Il faudrait simplement demander aux habitants de la région, c’est-à-dire du Donbass et de la Crimée, à qui ils veulent appartenir. Il faudrait rétablir l’intégrité territoriale de l’Ukraine, avec certaines garanties occidentales. Et les Russes ont également besoin d’une telle garantie de sécurité. Donc pas d’adhésion à l’OTAN pour l’Ukraine. Depuis le sommet de Bucarest de 2008, il est clair que c’est la ligne rouge des Russes.

Et que peut faire l’Allemagne selon vous ?

Nous devons doser notre soutien militaire de manière à ne pas glisser vers une Troisième Guerre mondiale. Aucun de ceux qui sont entrés en guerre avec beaucoup d’enthousiasme en 1914 n’a ensuite estimé que c’était la bonne chose à faire. Si l’objectif est une Ukraine indépendante, il faut aussi se demander, en perspective, à quoi ressemblera un ordre européen incluant la Russie.
La Russie ne va pas disparaître de la carte.
Nous devons éviter de pousser les Russes dans les bras des Chinois et de déplacer ainsi l’ordre multipolaire en notre défaveur. Nous avons également besoin de la Russie en tant que puissance dirigeante d’un État multiethnique, afin d’éviter des combats et des guerres enflammés. Et pour être honnête, je ne vois pas l’Ukraine devenir membre de l’UE et encore moins de l’OTAN.

Nous avons en Ukraine, comme en Russie, une corruption élevée et le règne des oligarques. Ce que nous dénonçons - à juste titre - en Turquie en termes d’État de droit, nous avons également ce problème en Ukraine.

Qu’en pensez-vous, Monsieur Vad, que nous réserve l’année 2023 ?

Un front plus large pour la paix doit se constituer à Washington.

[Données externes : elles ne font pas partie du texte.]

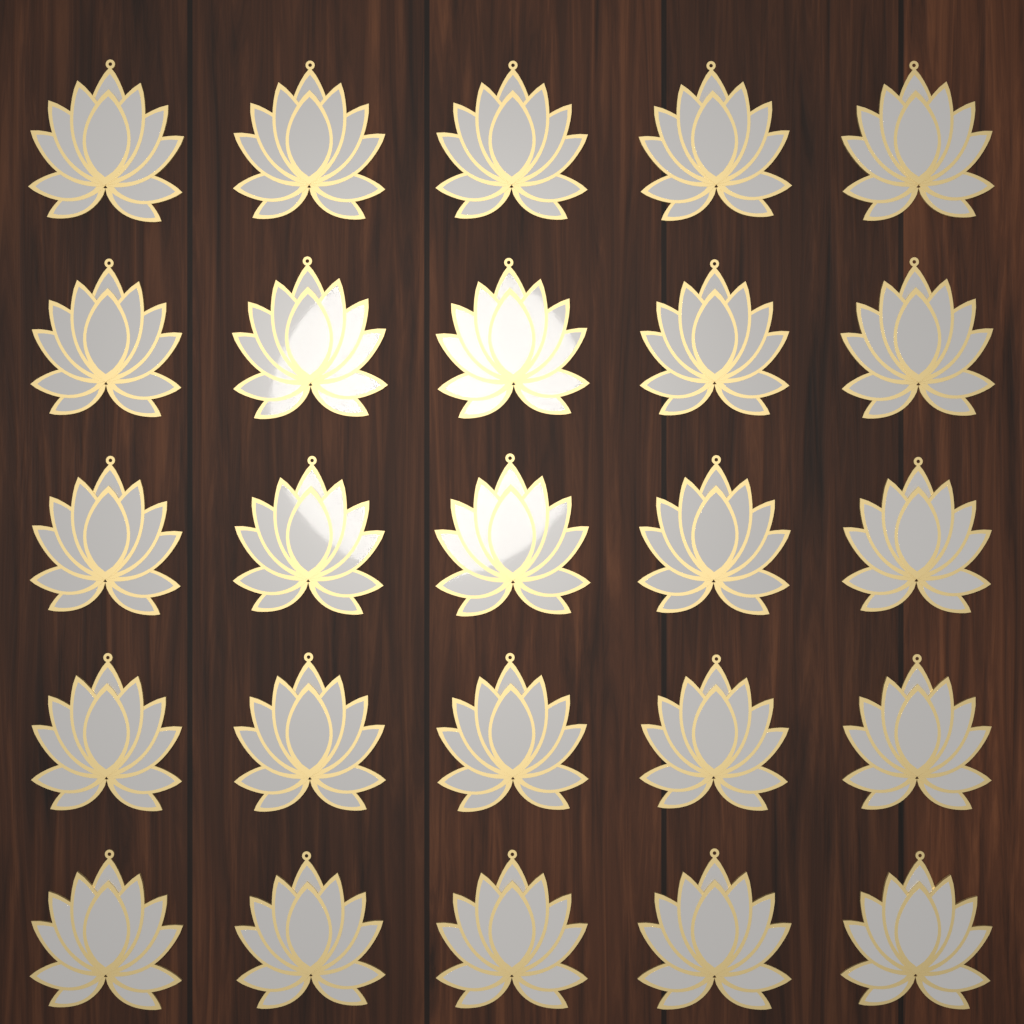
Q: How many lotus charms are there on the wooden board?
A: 25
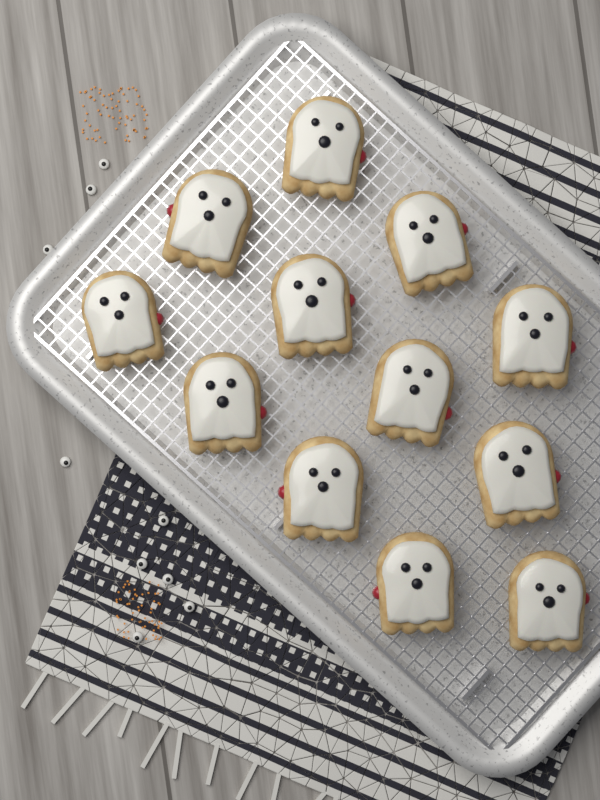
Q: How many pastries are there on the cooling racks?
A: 12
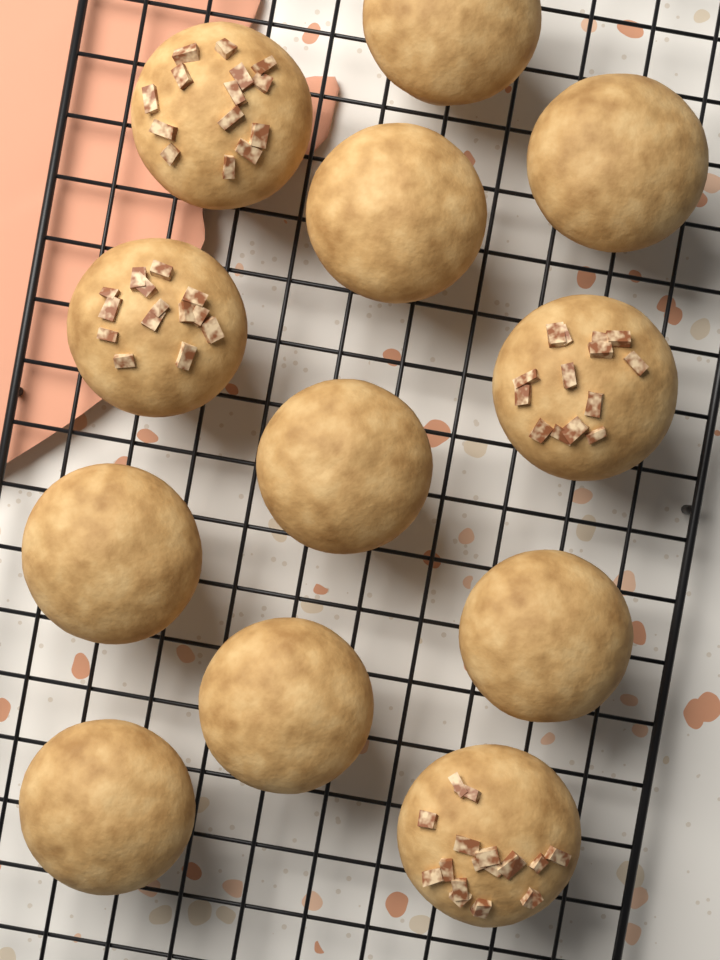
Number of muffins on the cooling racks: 12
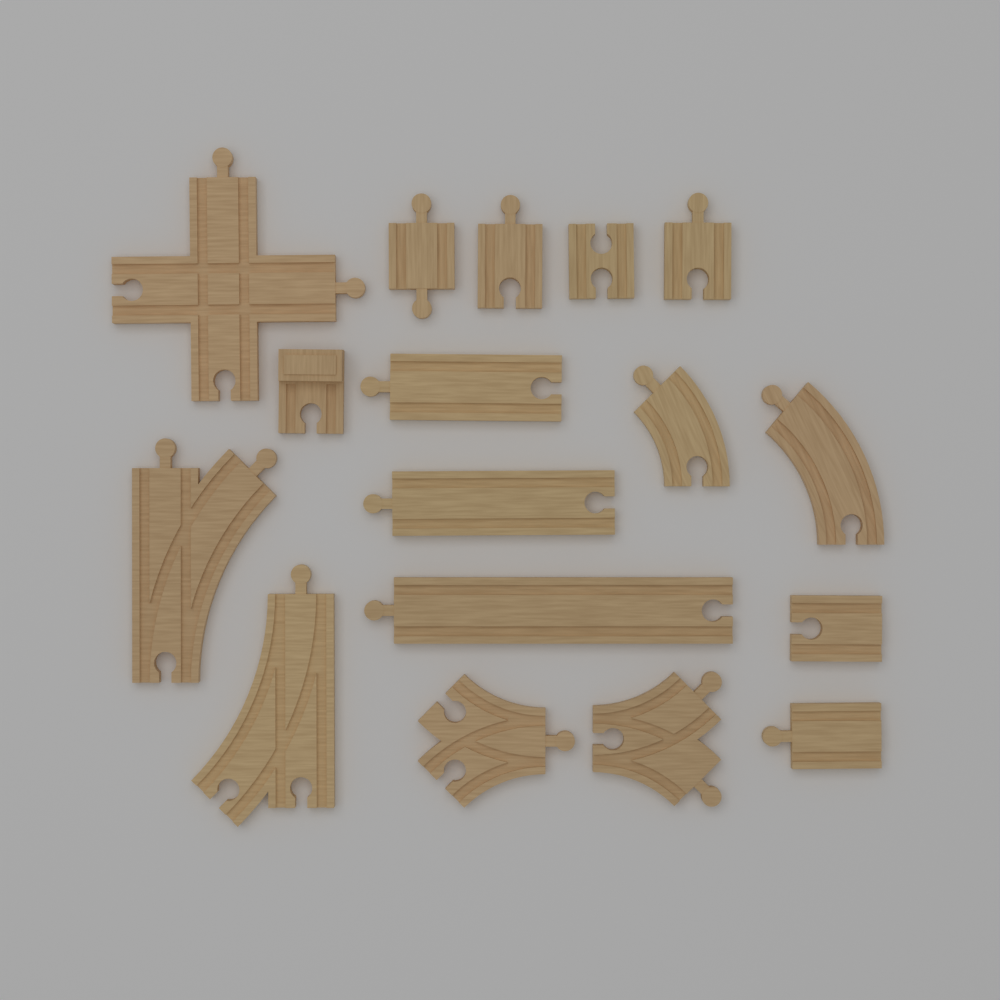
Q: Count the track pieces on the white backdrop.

Et cet activisme insensé de la politique allemande doit enfin prendre fin. Sinon, nous nous réveillerons un matin au milieu d’une troisième guerre mondiale.


Erich Vad est un ex-général de brigade. De 2006 à 2013, il a été le conseiller en politique militaire de la chancelière allemande Angela Merkel. Il fait partie des rares voix qui se sont prononcées très tôt et publiquement contre les livraisons d’armes à l’Ukraine, sans stratégie politique ni efforts diplomatiques. Aujourd’hui encore, il exprime une vérité qui dérange.